L’usine : Un monde sans sens
L’usine : Un monde sans sens
Alors que les changements climatiques, la pollution, les catastrophes écologiques et le réchauffement planétaire occupent fréquemment la place publique, il est normal que ces menaces soient de plus en plus prégnantes dans les œuvres artistiques. Après le succès de leur première production, Nikki ne mourra pas (2019), la seconde création théâtrale du Collectif des sœurs Amar, L’usine, est au diapason de son époque. Dans un monde apocalyptique, Joseph (Gabriel Cloutier-Tremblay) et Joséphine (Laura Amar), deux jeunes survivants affaiblis par les affres de la maladie, du manque d’eau potable, d’aliments et de médicaments, vivent du peu d’amour, d’espoir et de souvenirs qu’il leur reste.
Le paysage défiguré de la ville, caractérisé par une fumée grise nocive et une boue orange délétère ainsi que par des débris de construction et quelques repousses faméliques de végétaux, compose l’essentiel de leur univers. L’usine maudite qui incarne la cause de leur malheur est, par la magie du texte, de la scénographie et de l’environnement sonore, omniprésente dans leur sphère. Bien que la désolation et la dévastation constituent le quotidien des protagonistes, il se dégage de l’ensemble de l’œuvre une belle poésie.
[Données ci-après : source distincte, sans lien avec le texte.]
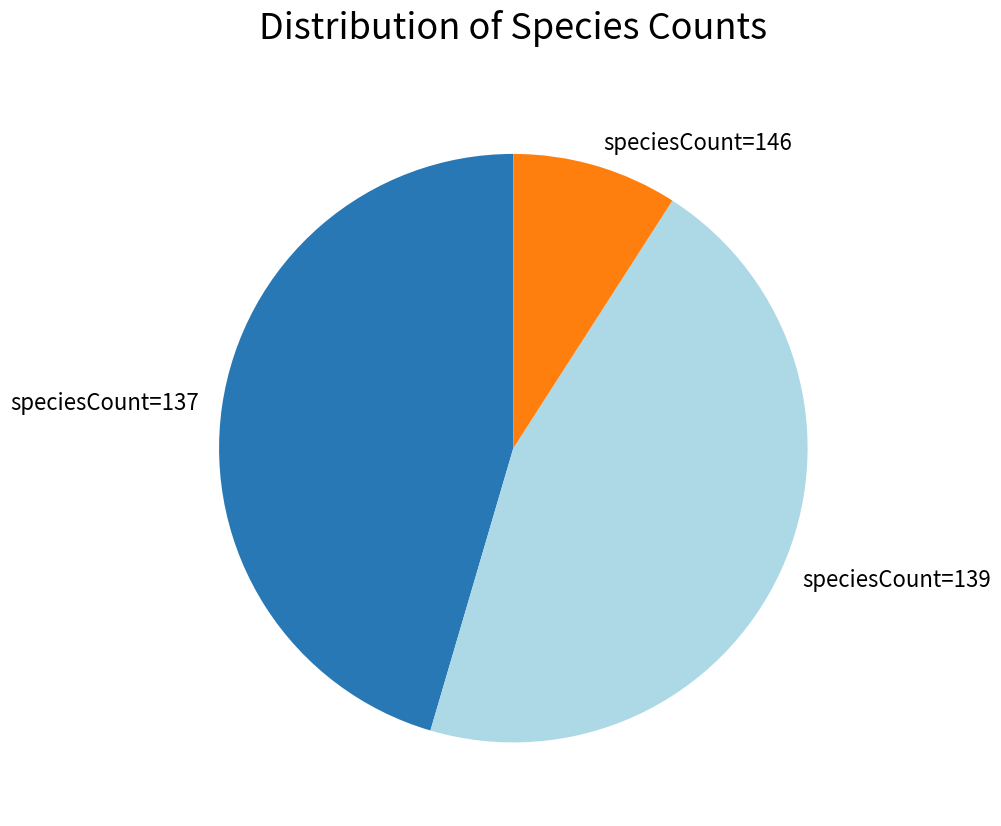

Which slice is the smallest?

speciesCount=146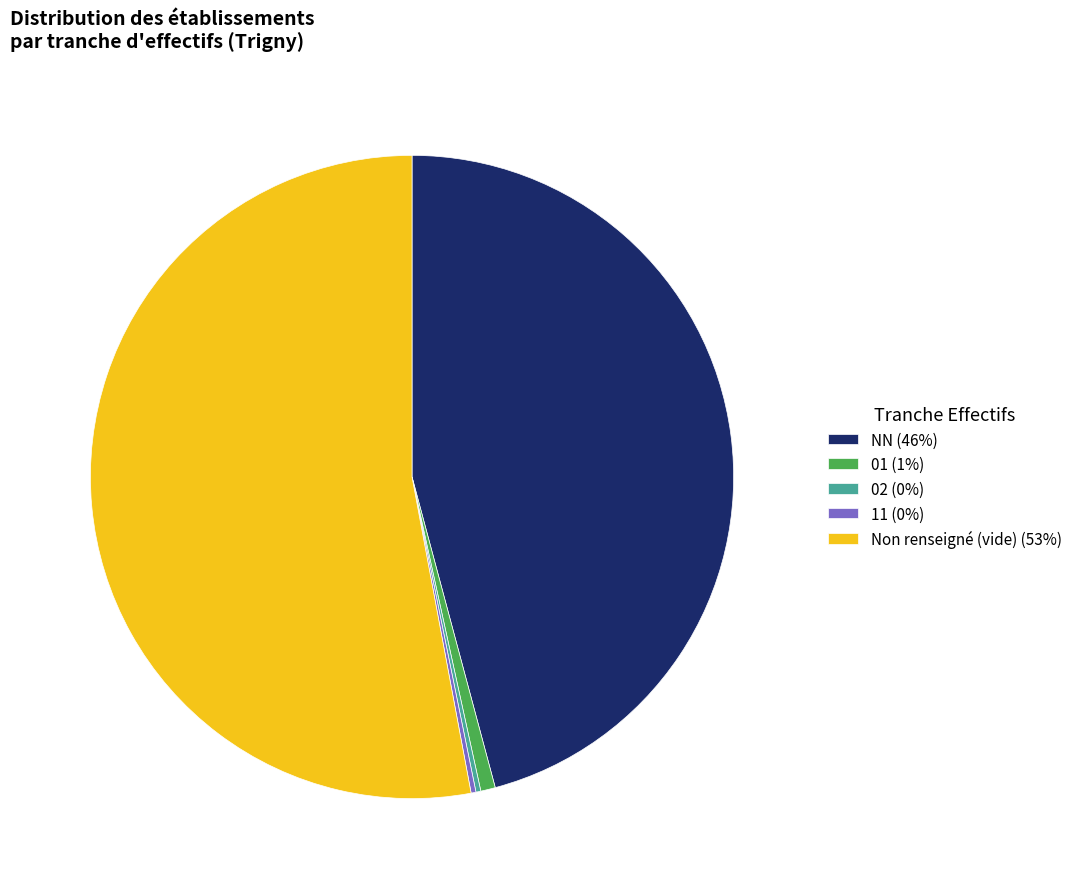

Is it true that 01 (1%) is 1% of the pie?

True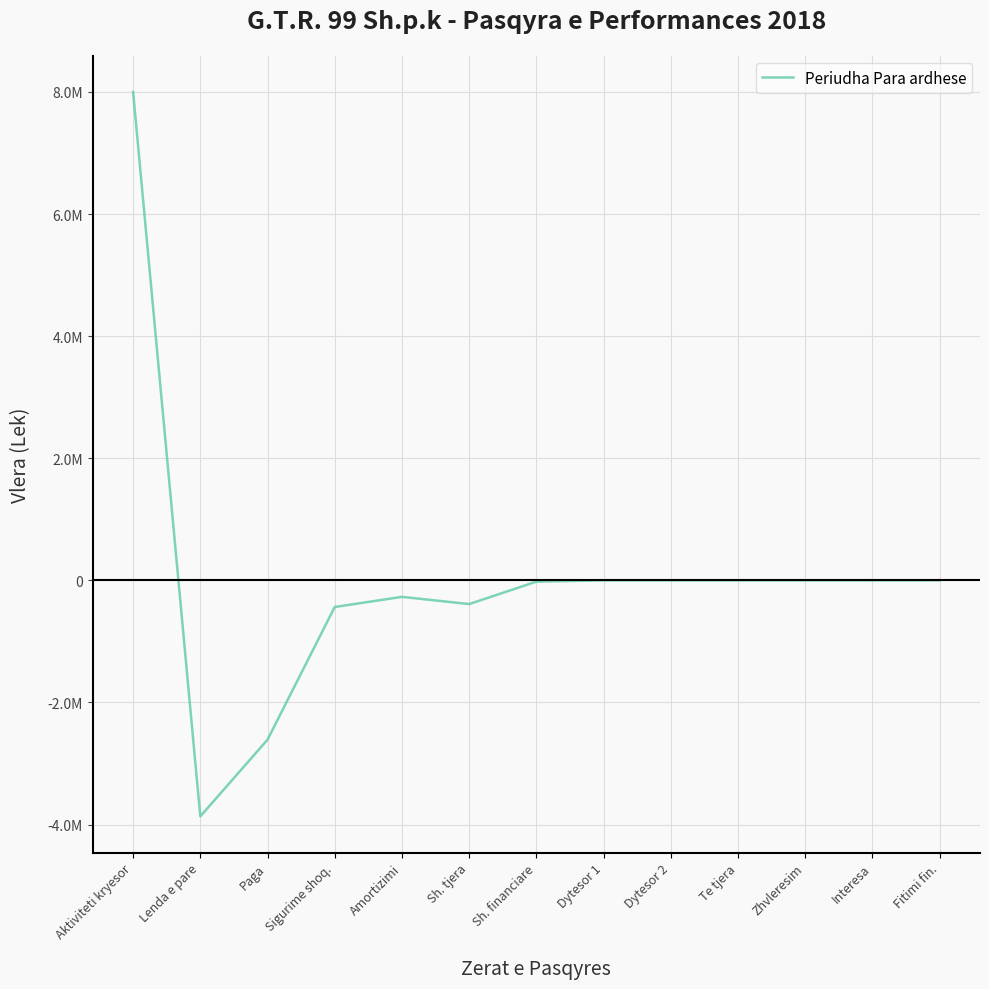

What is the label of the 2nd point from the left?

Lenda e pare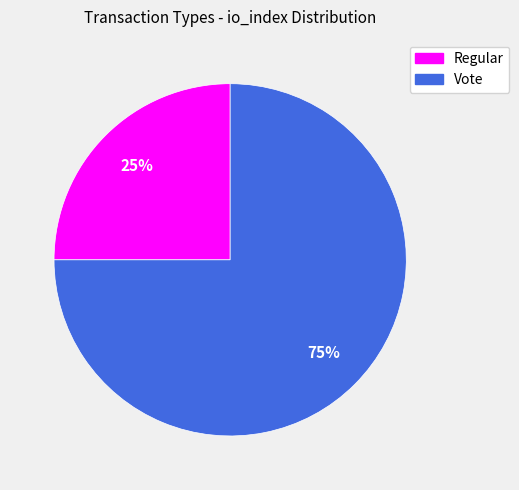

Which category has the biggest portion of the pie?

Vote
Belle dans le sens d’authentique, de délicate, d’enveloppante.
Tout ce qui donne un but à la vie s’amenuise dans l’espace de L’usine. Le passé et le futur façonnent un amalgame informe qui vole en éclats. Même les personnages sont divisés ou doublés selon la perspective avec laquelle on les regarde : Joseph est également interprété par Léa Ratycz Légaré et Joséphine par Jean-François Duke. Joseph et Joséphine sont « iels », leurs alter ego les complètent et les éparpillent tout à la fois dans un ballet aux allures surréalistes. Ces doublons, homme/femme et femme/homme, agissent comme des miroirs inversés du corps et de l’âme. Elle et lui sont mouvements, là où les autres sont paroles. Elle et lui concrétisent les émotions des autres, les manœuvrent et les amplifient.
La mise en scène de Frédérique Bradet s’appuie sur la force du texte de Laura Amar et du contexte entourant son récit. Elle accorde une place prépondérante à la figure de l’usine qui s’impose par le biais des éclairages et du décor postindustriel de Louis-Robert Bouchard, mais également, et surtout, par l’intermédiaire de l’environnement sonore (Samuel Sérancour et Claude Amar) qui ponctue autant le souffle de l’histoire qu’il ventile celui du public. La bande sonore riche et symbolique de la pièce fait vibrer les spectateurs et les acteurs d’un même élan. Les costumes de Delphine Gagné complètent le tableau en accentuant la gémellité des personnages et la toxicité de leur territoire. Ceux des doubles donnent l’impression que ces êtres fantasmagoriques sont nés de la boue.
Le jeu de Laura Amar dans le rôle de la jeune femme invalide est touchant. Ses répliques sont parfois douces, parfois troubles, parfois amusantes, parfois violentes. Mais elles sont toujours justes. Amar exhale une aura de fragilité qui brille sur scène et que son jumeau Jean-François Duke enrichit de sa gestuelle et de sa chorégraphie. Le jeu de Gabriel Cloutier-Tremblay et par extension de son double, plus viril et volontaire, donne de l’ampleur à la vulnérabilité de Joséphine et met en valeur l’interprétation de sa complice scénique.
L’usine est une œuvre à la fois funeste et lumineuse. Funeste par son contexte et son propos, éco-anxieux s’abstenir, mais lumineuse par son écriture et son orchestration. Prisonniers d’un monde sans sens, les personnages, comme ceux de Samuel Beckett ou d’Eugène Ionesco, y perdent leurs repères et leurs attaches. Ils errent dans un cercle vicié au sein des décombres de leur humanité.